Exercise → What is needed is an exact copy of the lines in the listing below, from the one with "Outlined on this slice (rectangle" up to and including the one with "- tumour on", with no other lines.

Data shown →
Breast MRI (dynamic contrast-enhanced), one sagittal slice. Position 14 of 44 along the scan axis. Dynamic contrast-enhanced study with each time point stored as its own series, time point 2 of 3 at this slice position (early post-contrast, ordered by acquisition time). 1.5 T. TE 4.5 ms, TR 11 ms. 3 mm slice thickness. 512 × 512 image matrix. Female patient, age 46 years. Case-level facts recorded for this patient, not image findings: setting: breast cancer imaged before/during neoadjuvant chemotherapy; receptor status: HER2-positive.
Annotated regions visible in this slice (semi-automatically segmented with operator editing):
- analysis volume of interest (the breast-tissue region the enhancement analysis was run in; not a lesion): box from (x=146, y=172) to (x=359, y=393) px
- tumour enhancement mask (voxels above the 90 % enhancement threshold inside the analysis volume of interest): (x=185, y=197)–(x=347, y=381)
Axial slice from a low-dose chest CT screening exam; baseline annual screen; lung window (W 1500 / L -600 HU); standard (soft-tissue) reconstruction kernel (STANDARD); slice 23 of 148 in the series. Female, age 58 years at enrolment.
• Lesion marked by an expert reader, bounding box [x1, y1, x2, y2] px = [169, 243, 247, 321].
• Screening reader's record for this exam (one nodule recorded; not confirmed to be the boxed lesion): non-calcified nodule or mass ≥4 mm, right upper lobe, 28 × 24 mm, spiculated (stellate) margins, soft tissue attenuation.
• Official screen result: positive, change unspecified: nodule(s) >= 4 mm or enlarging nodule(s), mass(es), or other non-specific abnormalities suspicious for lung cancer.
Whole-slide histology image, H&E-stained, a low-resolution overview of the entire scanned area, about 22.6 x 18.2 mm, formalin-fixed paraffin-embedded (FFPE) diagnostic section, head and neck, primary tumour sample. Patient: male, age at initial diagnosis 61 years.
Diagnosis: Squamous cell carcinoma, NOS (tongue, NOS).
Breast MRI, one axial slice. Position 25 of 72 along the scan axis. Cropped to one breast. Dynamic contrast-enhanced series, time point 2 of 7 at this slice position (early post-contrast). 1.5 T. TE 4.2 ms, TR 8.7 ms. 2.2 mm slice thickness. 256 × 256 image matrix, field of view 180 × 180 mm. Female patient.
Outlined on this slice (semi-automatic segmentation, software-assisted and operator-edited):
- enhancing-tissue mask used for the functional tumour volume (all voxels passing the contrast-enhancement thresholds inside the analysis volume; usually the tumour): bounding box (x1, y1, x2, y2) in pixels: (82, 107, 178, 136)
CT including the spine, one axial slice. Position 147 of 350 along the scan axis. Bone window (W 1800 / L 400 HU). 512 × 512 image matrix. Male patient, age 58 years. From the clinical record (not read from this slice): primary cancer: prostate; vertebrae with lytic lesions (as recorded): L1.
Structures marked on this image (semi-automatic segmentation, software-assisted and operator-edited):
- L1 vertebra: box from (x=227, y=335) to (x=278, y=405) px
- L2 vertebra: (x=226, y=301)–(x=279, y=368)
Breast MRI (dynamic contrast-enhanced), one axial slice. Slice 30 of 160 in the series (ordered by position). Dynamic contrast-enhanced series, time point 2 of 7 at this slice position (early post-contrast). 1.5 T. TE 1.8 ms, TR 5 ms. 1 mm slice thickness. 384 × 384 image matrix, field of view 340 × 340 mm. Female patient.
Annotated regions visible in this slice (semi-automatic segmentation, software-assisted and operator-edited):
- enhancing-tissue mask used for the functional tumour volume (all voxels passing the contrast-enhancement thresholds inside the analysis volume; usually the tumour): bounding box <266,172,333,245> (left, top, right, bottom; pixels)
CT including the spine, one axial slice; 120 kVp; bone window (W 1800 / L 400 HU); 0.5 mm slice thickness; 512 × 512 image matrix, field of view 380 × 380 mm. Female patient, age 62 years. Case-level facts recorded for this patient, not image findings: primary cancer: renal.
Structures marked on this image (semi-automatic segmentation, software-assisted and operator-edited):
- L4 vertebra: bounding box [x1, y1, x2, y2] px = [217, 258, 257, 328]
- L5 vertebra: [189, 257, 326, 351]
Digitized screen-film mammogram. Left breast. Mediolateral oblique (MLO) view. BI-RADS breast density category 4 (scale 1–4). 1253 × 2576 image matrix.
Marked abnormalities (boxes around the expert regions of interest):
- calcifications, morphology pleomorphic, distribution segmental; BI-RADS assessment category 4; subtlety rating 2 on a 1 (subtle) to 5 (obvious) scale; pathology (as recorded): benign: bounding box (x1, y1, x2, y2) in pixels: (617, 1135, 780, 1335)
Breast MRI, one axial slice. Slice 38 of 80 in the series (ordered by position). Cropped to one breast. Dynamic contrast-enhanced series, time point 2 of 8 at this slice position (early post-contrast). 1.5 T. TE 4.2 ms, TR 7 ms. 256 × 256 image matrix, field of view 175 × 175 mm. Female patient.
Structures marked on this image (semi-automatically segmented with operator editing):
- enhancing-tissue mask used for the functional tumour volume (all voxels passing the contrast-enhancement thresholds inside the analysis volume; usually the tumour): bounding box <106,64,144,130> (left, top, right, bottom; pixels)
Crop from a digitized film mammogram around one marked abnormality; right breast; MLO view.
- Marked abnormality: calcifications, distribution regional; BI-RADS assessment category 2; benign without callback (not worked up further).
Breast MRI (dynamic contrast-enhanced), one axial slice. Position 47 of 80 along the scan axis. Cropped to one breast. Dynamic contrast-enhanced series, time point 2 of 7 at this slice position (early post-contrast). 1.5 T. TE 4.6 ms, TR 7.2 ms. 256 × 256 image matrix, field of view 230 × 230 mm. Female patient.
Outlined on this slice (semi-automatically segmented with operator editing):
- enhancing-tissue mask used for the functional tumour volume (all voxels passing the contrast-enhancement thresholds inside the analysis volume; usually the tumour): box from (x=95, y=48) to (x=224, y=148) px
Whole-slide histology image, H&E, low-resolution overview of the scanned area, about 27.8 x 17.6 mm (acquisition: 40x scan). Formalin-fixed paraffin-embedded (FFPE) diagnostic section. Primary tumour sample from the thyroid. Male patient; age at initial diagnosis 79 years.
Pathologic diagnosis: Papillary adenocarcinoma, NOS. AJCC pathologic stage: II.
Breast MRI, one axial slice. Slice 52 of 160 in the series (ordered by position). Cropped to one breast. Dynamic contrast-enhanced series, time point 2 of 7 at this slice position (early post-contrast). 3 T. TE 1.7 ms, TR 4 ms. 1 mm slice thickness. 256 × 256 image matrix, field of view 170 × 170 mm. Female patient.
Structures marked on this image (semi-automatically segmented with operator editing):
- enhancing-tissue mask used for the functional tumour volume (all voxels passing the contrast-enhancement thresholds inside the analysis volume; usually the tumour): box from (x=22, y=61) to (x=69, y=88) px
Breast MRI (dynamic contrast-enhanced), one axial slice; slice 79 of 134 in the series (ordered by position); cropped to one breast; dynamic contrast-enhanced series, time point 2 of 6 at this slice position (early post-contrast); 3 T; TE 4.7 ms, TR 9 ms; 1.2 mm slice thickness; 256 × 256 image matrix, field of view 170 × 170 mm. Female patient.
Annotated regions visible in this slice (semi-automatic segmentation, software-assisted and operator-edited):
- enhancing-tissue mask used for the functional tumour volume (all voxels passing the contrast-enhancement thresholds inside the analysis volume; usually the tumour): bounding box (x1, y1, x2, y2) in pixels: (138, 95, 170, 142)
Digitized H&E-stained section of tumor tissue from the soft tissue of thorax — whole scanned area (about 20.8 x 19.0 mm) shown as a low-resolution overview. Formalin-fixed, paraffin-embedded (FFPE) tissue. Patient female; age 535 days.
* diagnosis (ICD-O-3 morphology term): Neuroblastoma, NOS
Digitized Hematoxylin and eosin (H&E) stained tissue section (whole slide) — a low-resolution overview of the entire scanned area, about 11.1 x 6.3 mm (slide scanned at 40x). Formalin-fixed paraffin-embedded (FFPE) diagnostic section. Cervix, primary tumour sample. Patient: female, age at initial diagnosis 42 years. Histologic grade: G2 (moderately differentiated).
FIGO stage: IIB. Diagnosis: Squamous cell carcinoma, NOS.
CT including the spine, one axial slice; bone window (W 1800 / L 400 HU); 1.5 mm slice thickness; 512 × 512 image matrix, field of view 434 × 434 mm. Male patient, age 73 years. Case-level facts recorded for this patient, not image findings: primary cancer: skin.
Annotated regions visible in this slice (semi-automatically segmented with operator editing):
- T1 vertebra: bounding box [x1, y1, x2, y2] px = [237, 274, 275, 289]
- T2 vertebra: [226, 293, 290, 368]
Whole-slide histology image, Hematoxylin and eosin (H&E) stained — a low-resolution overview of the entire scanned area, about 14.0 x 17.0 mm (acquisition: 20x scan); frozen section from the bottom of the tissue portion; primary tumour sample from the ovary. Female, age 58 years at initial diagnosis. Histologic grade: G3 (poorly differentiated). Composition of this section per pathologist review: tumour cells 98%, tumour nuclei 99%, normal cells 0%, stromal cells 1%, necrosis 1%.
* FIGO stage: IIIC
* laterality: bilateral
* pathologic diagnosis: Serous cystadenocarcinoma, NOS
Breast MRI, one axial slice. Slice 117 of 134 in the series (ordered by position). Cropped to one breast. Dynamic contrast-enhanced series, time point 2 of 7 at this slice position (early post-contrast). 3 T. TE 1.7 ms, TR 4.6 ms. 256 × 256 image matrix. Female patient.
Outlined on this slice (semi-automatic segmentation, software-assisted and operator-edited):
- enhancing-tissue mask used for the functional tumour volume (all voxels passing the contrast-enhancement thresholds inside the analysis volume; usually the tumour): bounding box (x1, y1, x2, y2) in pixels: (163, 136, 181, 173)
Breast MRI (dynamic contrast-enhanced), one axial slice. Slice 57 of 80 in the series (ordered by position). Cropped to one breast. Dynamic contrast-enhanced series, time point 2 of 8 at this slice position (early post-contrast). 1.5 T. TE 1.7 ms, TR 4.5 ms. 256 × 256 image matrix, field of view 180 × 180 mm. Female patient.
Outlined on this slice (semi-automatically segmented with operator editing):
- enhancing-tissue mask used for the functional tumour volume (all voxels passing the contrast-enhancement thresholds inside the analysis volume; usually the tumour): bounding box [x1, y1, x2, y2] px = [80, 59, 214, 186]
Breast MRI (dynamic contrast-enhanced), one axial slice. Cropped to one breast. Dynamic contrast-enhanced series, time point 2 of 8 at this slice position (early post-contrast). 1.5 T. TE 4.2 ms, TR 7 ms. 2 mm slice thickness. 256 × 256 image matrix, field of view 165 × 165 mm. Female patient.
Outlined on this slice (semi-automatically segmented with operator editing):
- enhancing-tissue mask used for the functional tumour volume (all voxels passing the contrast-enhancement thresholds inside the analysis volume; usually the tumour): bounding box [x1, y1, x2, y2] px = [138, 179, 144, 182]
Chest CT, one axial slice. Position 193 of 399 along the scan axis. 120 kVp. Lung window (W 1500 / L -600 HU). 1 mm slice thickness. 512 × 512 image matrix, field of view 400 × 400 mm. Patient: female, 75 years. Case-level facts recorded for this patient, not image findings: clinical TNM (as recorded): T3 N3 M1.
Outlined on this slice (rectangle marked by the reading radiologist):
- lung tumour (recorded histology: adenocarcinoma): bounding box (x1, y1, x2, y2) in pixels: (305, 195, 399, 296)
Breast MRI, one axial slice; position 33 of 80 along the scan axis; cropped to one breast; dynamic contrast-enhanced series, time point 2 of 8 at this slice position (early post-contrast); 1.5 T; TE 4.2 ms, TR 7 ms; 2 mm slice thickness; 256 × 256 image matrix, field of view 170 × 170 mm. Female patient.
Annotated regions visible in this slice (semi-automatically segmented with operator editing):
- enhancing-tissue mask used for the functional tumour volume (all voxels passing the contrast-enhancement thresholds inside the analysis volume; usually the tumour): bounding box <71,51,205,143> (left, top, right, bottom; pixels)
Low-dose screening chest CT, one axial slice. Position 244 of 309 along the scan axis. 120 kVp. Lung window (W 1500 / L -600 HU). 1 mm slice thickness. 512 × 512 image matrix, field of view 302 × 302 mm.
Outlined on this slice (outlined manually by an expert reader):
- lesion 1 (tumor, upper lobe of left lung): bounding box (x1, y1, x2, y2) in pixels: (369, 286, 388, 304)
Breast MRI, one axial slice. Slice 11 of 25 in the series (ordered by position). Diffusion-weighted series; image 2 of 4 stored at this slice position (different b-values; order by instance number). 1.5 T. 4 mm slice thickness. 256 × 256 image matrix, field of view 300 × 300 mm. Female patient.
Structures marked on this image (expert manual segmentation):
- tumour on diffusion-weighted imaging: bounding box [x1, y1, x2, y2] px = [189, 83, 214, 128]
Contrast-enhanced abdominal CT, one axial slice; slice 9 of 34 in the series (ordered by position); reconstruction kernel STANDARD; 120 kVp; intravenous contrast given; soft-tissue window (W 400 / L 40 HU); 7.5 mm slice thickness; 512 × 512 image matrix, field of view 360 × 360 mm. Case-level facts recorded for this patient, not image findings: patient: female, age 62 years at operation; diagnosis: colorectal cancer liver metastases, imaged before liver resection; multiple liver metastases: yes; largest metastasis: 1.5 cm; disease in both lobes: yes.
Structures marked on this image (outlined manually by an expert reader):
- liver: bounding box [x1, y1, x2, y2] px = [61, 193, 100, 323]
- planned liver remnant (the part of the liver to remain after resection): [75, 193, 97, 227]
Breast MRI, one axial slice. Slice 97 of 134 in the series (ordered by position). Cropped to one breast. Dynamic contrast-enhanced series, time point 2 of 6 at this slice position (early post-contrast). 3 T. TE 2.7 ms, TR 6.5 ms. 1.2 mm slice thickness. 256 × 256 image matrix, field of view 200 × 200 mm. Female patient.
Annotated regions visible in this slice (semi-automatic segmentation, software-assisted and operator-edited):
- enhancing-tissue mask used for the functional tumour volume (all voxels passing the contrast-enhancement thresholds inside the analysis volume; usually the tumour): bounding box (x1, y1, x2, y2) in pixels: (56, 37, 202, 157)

Reply to the task →
Outlined on this slice (rectangle marked by the reading radiologist):
- lung tumour (recorded histology: adenocarcinoma): bounding box (x1, y1, x2, y2) in pixels: (305, 195, 399, 296)
Breast MRI, one axial slice; position 33 of 80 along the scan axis; cropped to one breast; dynamic contrast-enhanced series, time point 2 of 8 at this slice position (early post-contrast); 1.5 T; TE 4.2 ms, TR 7 ms; 2 mm slice thickness; 256 × 256 image matrix, field of view 170 × 170 mm. Female patient.
Annotated regions visible in this slice (semi-automatically segmented with operator editing):
- enhancing-tissue mask used for the functional tumour volume (all voxels passing the contrast-enhancement thresholds inside the analysis volume; usually the tumour): bounding box <71,51,205,143> (left, top, right, bottom; pixels)
Low-dose screening chest CT, one axial slice. Position 244 of 309 along the scan axis. 120 kVp. Lung window (W 1500 / L -600 HU). 1 mm slice thickness. 512 × 512 image matrix, field of view 302 × 302 mm.
Outlined on this slice (outlined manually by an expert reader):
- lesion 1 (tumor, upper lobe of left lung): bounding box (x1, y1, x2, y2) in pixels: (369, 286, 388, 304)
Breast MRI, one axial slice. Slice 11 of 25 in the series (ordered by position). Diffusion-weighted series; image 2 of 4 stored at this slice position (different b-values; order by instance number). 1.5 T. 4 mm slice thickness. 256 × 256 image matrix, field of view 300 × 300 mm. Female patient.
Structures marked on this image (expert manual segmentation):
- tumour on diffusion-weighted imaging: bounding box [x1, y1, x2, y2] px = [189, 83, 214, 128]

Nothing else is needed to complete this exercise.